In a fit of excitement and perhaps impetuousness, the journalists approached NSA officials with the document to verify that indeed they had obtained an authentic document. Few hours after the scoop was published in June, NSA zeroed in on the leaker. Without any hubbub, the leaker was uncovered and immediately arrested.

The 25-year-old NSA contractor, Reality Leigh Winner was identified as the woman behind the leak to The Intercept. How did this happen? Did The Intercept reveal her identity to NSA? The simple answer is metadata. Yes metadata.

This is what happened: when The Intercept handed the document to NSA, the team led by experienced editor, Glenn Greenwald inadvertently exposed their source because the very document they handed included almost invisible encoded watermarks that revealed exactly when the document was printed, and the serial number of the printer used. NSA zeroed in on Winner .

This is how Winner was uncovered. The metadata left in the printed document burnt her. Winner, who confessed to leaking the document remains in detention and faces 10 years in jail under the US Espionage Act. Metadata is a set of data that describes and gives information about other data. It is critical in preserving digital history. One thing about metadata is that it never lies.

Talking to The Guardian in 2013, Snowden alluded to the amazing precision of metadata, “…metadata does not lie. People lie on phone calls when they’re involved in real criminal activity. They use code words, they talk around it. You can’t trust what you’re hearing, but you can trust the metadata. That’s the reason metadata’s often more intrusive.”

In the case of Tholwana Borethe, INK Centre for Investigative Journalism was able to establish the report was false and produced by persons other than the intelligence through the metadata hidden in the report. The metadata did the talking. The author failed to cover his tracks and clearly underestimated the power of metadata.

This was a work of amateurs. The analysis of the report showed the exact dates in which the report was created, the number of minutes taken to compile it, the last day it was saved, the computer used to create the document, the Word and PDF versions that were used and the time and dates it was transmitted. And this is how the Tholwana Borethe author was uncovered and the veracity established.

Matthew Caruana Galizia, a software engineer and journalist with ICIJ has a warning to news organisations. Evidence should always be scrutinised both in the courtroom and newsroom. “That includes evidence derived from file metadata. While it is possible to forge it, that doesn’t mean that it’s generally likely that metadata is forged,” he says.

In case of Tholwana Borethe, Galizia advises that journalists should work on the principle of reasonable doubt.
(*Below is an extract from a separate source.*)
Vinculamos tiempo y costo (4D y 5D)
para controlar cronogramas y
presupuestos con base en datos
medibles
He advised that journalists should consider whether the people providing the documents have the technical ability to tamper with the metadata embedded in the file. “In this case it doesn’t: the file creation date extracted from the metadata seems to contradict the claimed production date of the document.
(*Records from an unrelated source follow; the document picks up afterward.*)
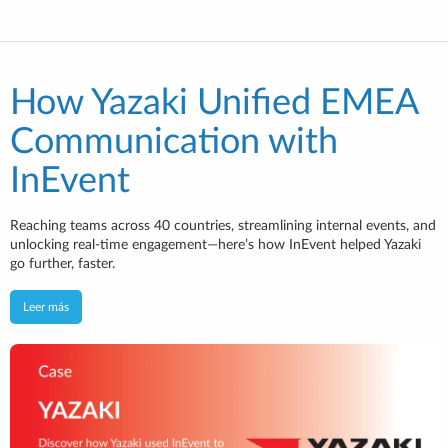
How Yazaki Unified EMEA
Communication with
InEvent
Reaching teams across 40 countries, streamlining internal events, and
unlocking real-time engagement—here’s how InEvent helped Yazaki
go further, faster.
Leer más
Lastly, we consider whether the file we’ve received is a copy derived from the original - in that case it could contain new metadata that isn’t a reflection of the original. If the source is unable to explain any inconsistencies, then you have a reliability problem,” advised Galizia.

 

DIS lacks sophistication, but not stupid

The leader of the opposition, Boko has poured cold water on the so-called intelligence report code named Tholwana Borethe saying it is fake. The report, which alleged that the DIS had rolled out a plan to destabilise the UDC by targeting the leader of BMD, Gaolathe caused an uproar after the party’s chaotic elective congress in Bobonong recently.

Speaking at a press conference, Boko said the report is fraught with errors and presented fake account of events. He said the report missed accurate dates of the death of his father. “My old man did not die on the year that the document claims he died. What kind of intelligence organisation would get such basic public information wrong and how does a DIS operative have their national identity on the document?” asked Boko.
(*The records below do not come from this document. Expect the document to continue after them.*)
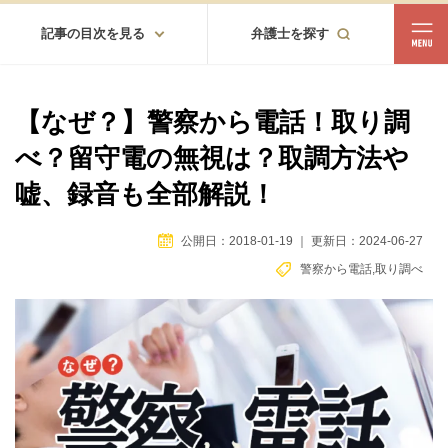
記事の目次を見る
弁護士を探す
都道府県
相談内容
【なぜ？】警察から電話！取り調
都道府県から探す
べ？留守電の無視は？取調方法や
北海道・東北
嘘、録音も全部解説！
北海道
青森
岩手
宮城
秋田
山形
福島
公開日：2018-01-19
｜
更新日：2024-06-27
北陸・甲信越
警察から電話
,
取り調べ
新潟
富山
石川
福井
山梨
長野
関東
茨城
栃木
群馬
埼玉
千葉
東京
神奈川
東海
岐阜
静岡
愛知
三重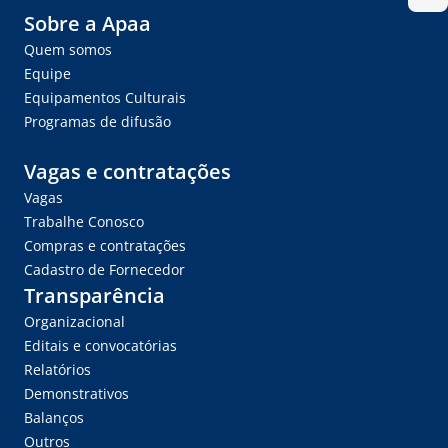
Sobre a Apaa
Quem somos
Equipe
Equipamentos Culturais
Programas de difusão
Vagas e contratações
Vagas
Trabalhe Conosco
Compras e contratações
Cadastro de Fornecedor
Transparência
Organizacional
Editais e convocatórias
Relatórios
Demonstrativos
Balanços
Outros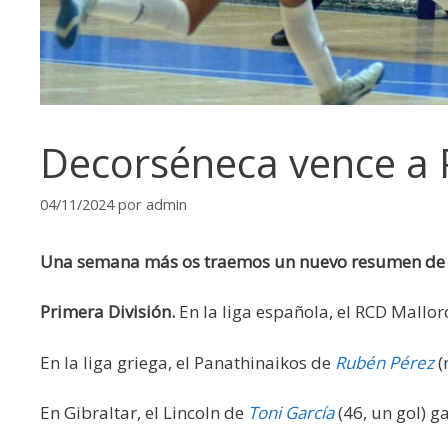
Decorséneca vence a P
04/11/2024
por
admin
Una semana más os traemos un nuevo resumen de la
Primera División.
En la liga española, el RCD Mallo
En la liga griega, el Panathinaikos de
Rubén Pérez
(
En Gibraltar, el Lincoln de
Toni García
(46, un gol) g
In dismissing the report, the UDC leader emphasised that even though the public has less regard for the DIS on account of their level of sophistication, the DIS agents would not produce a shoddy job that is Tholwana Borethe. The report, he says was poorly crafted both in “structure and in language”.

Boko said as much as he has never doubted the involvement of the DIS in opposition politics, the Tholwana Borethe report does not pass the DIS calculability. Without pointing fingers, Boko alleged that the document was crafted by individuals with clear motives of destabilising the UDC.